一般の不動産会社を利用するより借りやすくなります。賃貸住宅の契約するため入居審査がありますが、フリーランスは入居審査に落ちるケースが多く、入居審査までの流れを5回・10回と通過するまでやります。また、別の方法として、不動産会社が紹介する在籍会社(アリバイ会社)に利用料金を3万~10万円を支払い、会社員であるかのように見せ通過を図ります。会社員などと比較して、無駄な時間とお金がかかっていますので、この点から解放されます。


そもそも、通常の入居審査を毎回行うことも無駄なコストですよね。それならば通過できるか、いくらの家賃なら契約できるのかを最初から分かっていれば良いのではないでしょうか。


「smeta」は事前与信という新しい習慣を開発しているため、通常の賃貸契約にかかる時間と比較しても、かなり効率化されます。これまで問い合わせから契約完了まで最長3週間ほどかかっていたものが、入居審査を通過できている状態をつくることによって、最短2日程度で契約完了したという声もありました。



―「smeta」の与信審査は、どのように行われているのでしょうか。


審査に必要な情報をアプリやシステムにご提供いただくだけで完結します。一般的な身分証明書にくわえ、確定申告や売り掛け情報などと当社が保有する取引履歴を掛け合わせ適正家賃や与信枠を類推します。


「smeta」の特徴であり強みは、多くのフリーランスを抱えているランサーズをはじめとしたプラットフォーム企業とアライアンスを結んでいる点です。フリーランスの方が受発注した金額や、きちんと納品したかどうか、発注した人の評価などのデータも共有いただいており、与信審査に活用しています


例えば、たくさん仕事ができて評価が高い人は収入がある点で与信が高まります。また、評価が高い方は信用力があるという判断も可能です。一方で、一概には言えませんが、長期間に渡って評価が低い方は信用度を測る際に注意が必要になるかもしれません。



―「smeta」を利用しているユーザーの数はどれぐらいでしょうか。


現在数千人の方にご利用いただいております。

ユーザーのボリュームゾーンは、20~40代の方です。2019年末に行った調査では、システムエンジニアの方が多かったです。

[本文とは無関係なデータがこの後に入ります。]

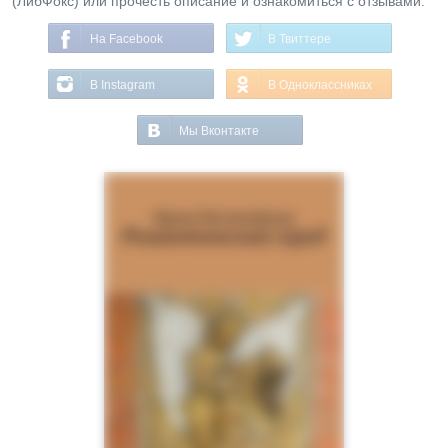
(ЛибФокс) или прочесть описание и ознакомиться с отзывами.
На Facebook
В Твиттере
В Instagram
В Одноклассниках
Мы Вконтакте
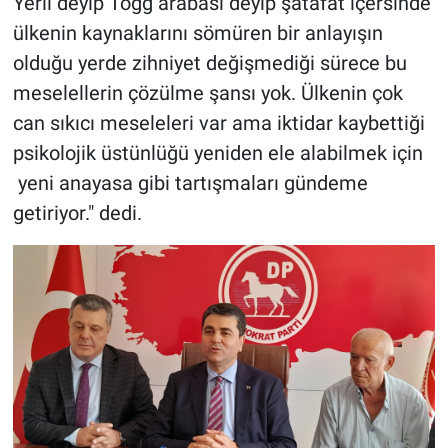
Yerli deyip Togg arabası deyip şatafat içersinde
ülkenin kaynaklarını sömüren bir anlayışın
olduğu yerde zihniyet değişmediği sürece bu
meselellerin çözülme şansı yok. Ülkenin çok
can sıkıcı meseleleri var ama iktidar kaybettiği
psikolojik üstünlüğü yeniden ele alabilmek için
yeni anayasa gibi tartışmaları gündeme
getiriyor." dedi.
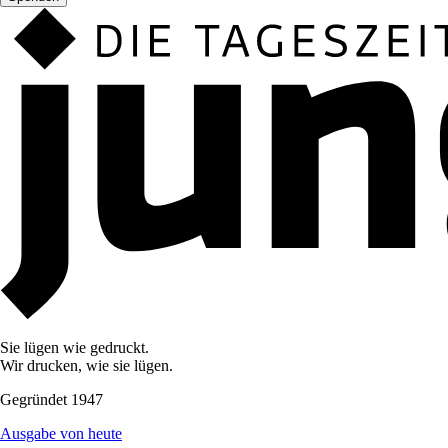
Sie lügen wie gedruckt.
Wir drucken, wie sie lügen.
Gegründet 1947
Ausgabe von heute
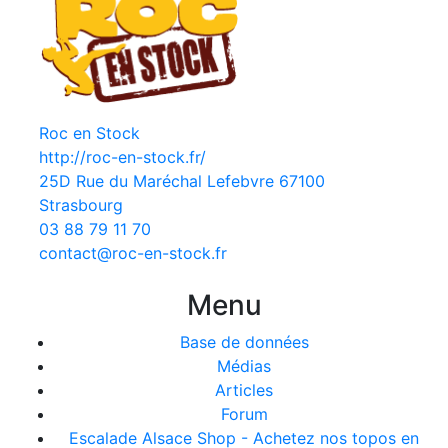
Roc en Stock
http://roc-en-stock.fr/
25D Rue du Maréchal Lefebvre 67100
Strasbourg
03 88 79 11 70
contact@roc-en-stock.fr
Menu
Base de données
Médias
Articles
Forum
Escalade Alsace Shop - Achetez nos topos en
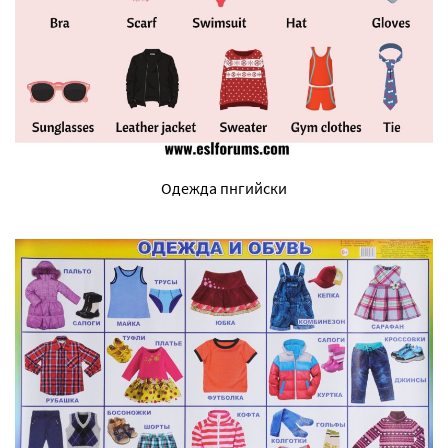
Одежда пнгийски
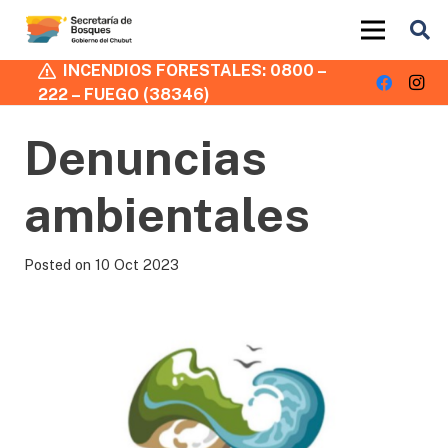
INCENDIOS FORESTALES: 0800 –
222 – FUEGO (38346)
Denuncias
ambientales
Posted on
10 Oct 2023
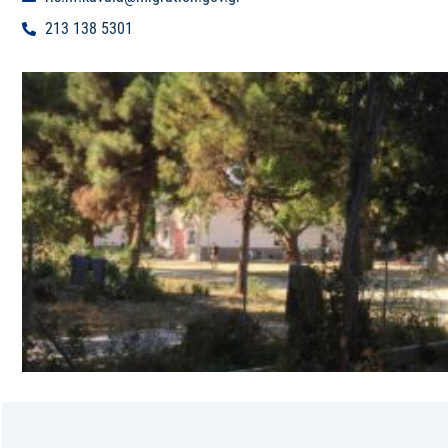
213 138 5301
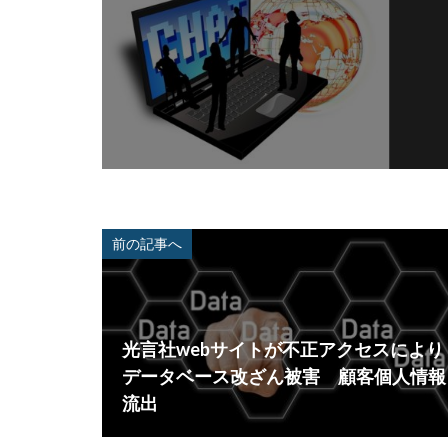
配信サービス
量子脅威対策
防犯
障害
前の記事へ
光言社webサイトが不正アクセスにより
データベース改ざん被害 顧客個人情報
流出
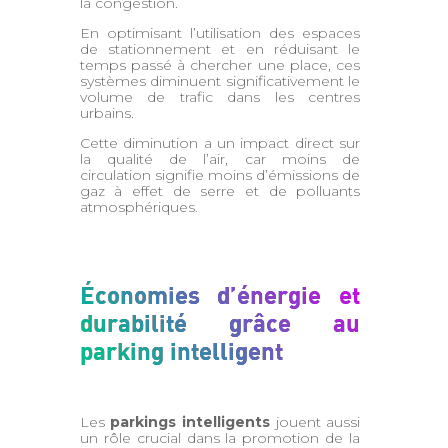
la congestion.
En optimisant l’utilisation des espaces
de stationnement et en réduisant le
temps passé à chercher une place, ces
systèmes diminuent significativement le
volume de trafic dans les centres
urbains.
Cette diminution a un impact direct sur
la qualité de l’air, car moins de
circulation signifie moins d’émissions de
gaz à effet de serre et de polluants
atmosphériques.
Économies d’énergie et
durabilité grâce au
parking intelligent
Les
parkings intelligents
jouent aussi
un rôle crucial dans la promotion de la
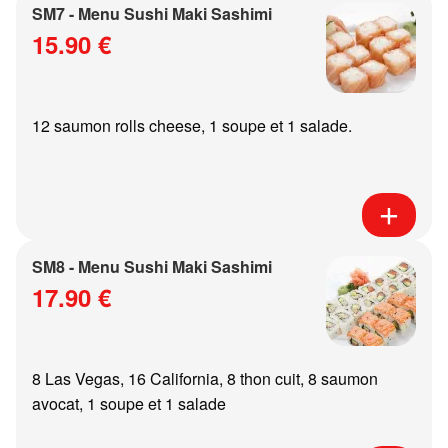
SM7 - Menu Sushi Maki Sashimi
15.90 €
12 saumon rolls cheese, 1 soupe et 1 salade.
SM8 - Menu Sushi Maki Sashimi
17.90 €
8 Las Vegas, 16 California, 8 thon cuit, 8 saumon
avocat, 1 soupe et 1 salade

当社は、フリーランスの方を信用できない人たちではないと考えています。自身の支払い能力や与信が今の社会の物差しで、上手く測られていないだけだと思っています。決して働けない、稼げない人たちというわけではありません。


フリーランスなら仮に家賃を滞納した場合でも、自分で仕事を取って稼げれば支払うチャンスを作ることができます。収入を増やす方法は会社員よりも多い。理由があって家賃滞納をしてしまうことはあると思います。全ての滞納が絶対的な悪というわけではありません。ボラティリティーをカバーするセカンドチャンスは与えられるべきであり、しっかりとカバーできるのであればその点は正当に評価できる、しなやかな物差しを作りたい。